Your assignment:
Your response should contain every line from the data below that holds the string "Borloz".

Transcribed page contents:

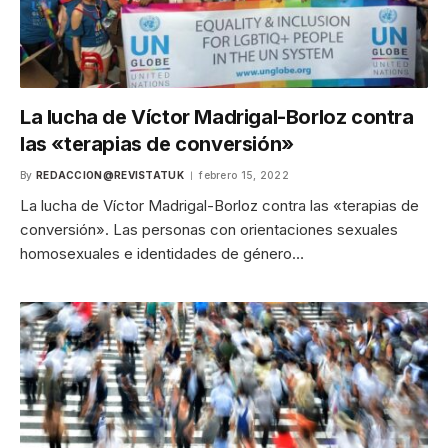
La lucha de Víctor Madrigal-Borloz contra
las «terapias de conversión»
By
REDACCION@REVISTATUK
febrero 15, 2022
La lucha de Víctor Madrigal-Borloz contra las «terapias de
conversión». Las personas con orientaciones sexuales
homosexuales e identidades de género…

Solution:
La lucha de Víctor Madrigal-Borloz contra
La lucha de Víctor Madrigal-Borloz contra las «terapias de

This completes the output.